Asymmetry in summertime atmospheric circulation anomalies over the northwest Pacific during decaying phase of El Niño and La Niña

Abstract

The present study has revealed the asymmetric characteristics of summertime atmospheric circulation anomalies over the Indo-Pacific for El Nino and La Nina, as well as the possible mechanism. During the summer when El Nino has dissipated, there are basin-wide warming over the tropical Indian Ocean (TIO) and cooling over the equatorial central and eastern Pacific (CEP). The northwest Pacific (NWP) anticyclone is maintained by a combined effect of the TIO warming and equatorial CEP cooling.
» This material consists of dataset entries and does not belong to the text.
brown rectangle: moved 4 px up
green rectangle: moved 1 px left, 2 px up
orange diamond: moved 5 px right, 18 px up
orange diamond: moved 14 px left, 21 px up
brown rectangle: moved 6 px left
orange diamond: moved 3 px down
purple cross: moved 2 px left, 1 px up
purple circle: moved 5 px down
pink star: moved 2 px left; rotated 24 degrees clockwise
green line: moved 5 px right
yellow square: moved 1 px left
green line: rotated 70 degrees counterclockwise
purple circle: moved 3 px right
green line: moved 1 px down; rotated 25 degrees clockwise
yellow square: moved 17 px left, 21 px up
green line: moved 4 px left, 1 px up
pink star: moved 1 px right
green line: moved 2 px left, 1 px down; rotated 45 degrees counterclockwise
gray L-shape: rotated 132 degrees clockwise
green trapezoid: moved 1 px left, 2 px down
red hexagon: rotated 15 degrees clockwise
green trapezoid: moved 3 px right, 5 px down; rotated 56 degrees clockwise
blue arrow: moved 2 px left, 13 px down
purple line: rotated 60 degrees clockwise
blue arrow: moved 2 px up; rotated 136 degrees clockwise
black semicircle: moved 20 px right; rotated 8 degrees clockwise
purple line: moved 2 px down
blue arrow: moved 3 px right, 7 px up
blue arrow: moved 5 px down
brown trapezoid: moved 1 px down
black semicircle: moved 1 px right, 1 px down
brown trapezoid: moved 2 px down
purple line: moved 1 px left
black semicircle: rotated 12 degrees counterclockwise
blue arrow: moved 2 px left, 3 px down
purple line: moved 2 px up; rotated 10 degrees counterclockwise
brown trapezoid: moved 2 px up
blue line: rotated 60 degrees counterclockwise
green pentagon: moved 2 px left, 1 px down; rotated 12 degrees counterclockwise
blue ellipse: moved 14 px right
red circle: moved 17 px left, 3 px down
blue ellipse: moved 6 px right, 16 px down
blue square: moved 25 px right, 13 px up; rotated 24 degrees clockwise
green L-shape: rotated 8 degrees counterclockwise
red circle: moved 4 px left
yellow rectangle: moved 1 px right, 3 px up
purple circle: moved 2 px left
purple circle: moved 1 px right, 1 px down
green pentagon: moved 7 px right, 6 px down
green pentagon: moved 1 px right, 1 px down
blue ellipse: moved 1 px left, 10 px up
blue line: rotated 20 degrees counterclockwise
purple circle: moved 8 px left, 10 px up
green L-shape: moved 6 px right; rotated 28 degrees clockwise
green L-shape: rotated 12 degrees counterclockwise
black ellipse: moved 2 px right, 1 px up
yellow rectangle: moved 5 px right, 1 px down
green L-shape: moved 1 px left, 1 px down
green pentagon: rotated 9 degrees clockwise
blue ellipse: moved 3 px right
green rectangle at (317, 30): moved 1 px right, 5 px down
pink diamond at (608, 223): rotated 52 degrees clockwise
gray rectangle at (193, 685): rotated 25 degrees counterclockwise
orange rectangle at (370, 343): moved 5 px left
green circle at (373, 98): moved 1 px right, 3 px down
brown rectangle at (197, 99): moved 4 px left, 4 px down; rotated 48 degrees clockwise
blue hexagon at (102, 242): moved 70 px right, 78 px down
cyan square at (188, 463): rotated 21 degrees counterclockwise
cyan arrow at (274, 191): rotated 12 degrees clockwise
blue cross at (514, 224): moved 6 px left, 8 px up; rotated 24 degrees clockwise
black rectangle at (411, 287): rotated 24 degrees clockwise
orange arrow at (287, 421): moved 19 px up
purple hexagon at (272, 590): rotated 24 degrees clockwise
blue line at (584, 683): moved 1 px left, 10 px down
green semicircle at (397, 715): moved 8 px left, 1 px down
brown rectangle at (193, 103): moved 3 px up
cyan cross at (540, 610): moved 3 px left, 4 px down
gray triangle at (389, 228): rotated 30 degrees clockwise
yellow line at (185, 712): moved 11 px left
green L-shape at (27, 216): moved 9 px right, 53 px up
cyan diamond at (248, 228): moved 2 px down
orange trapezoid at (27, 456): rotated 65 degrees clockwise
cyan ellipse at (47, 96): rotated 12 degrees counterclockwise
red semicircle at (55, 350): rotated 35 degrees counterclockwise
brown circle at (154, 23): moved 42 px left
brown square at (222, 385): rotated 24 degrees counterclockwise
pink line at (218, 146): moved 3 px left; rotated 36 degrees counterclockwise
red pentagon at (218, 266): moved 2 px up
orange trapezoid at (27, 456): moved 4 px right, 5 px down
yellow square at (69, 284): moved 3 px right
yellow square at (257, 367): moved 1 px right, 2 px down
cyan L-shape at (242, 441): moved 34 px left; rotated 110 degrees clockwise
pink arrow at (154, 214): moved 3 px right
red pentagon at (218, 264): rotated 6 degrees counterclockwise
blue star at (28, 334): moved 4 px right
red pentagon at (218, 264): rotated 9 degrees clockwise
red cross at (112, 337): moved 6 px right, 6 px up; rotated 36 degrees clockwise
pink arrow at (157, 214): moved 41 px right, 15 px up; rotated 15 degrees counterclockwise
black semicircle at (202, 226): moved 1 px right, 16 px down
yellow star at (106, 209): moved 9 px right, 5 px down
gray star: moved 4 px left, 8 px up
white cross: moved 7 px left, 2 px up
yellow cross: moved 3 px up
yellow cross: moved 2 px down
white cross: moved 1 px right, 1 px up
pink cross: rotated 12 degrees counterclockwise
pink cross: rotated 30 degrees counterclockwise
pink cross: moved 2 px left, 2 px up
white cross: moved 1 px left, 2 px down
The impact of TIO warming is via the Kelvin wave-induced divergence mechanism, and the effect of CEP cooling is by stimulating a Rossby wave response to its northwest. Correspondingly, there are lower (upper) level convergence (divergence) over the TIO and divergence (convergence) over the NWP. The tropical atmospheric waves and large-scale circulation anomalies could couple together and maintain the anticyclone. However, for La Nina, there are easterly wind anomalies over the equatorial western Pacific, and the anomalous NWP cyclone (NWPC) is weak and shifts northwestward, which are largely different from El Nino. The equatorial CEP cooling plays a dominant role in the maintenance of NWPC. The negative rainfall anomalies induced by CEP cooling force the anticyclonic wind anomalies over the WP as a Rossby wave response, which further cause the lower (upper) level convergence (divergence) over the MC and NWP. The resultant convergence leads to the enhanced convection there, inducing the NWPC as a Rossby wave response. Besides, the equatorial easterly wind anomalies trigger the upwelling oceanic Kelvin wave and maintain the CEP cooling as the Bjerknes feedback.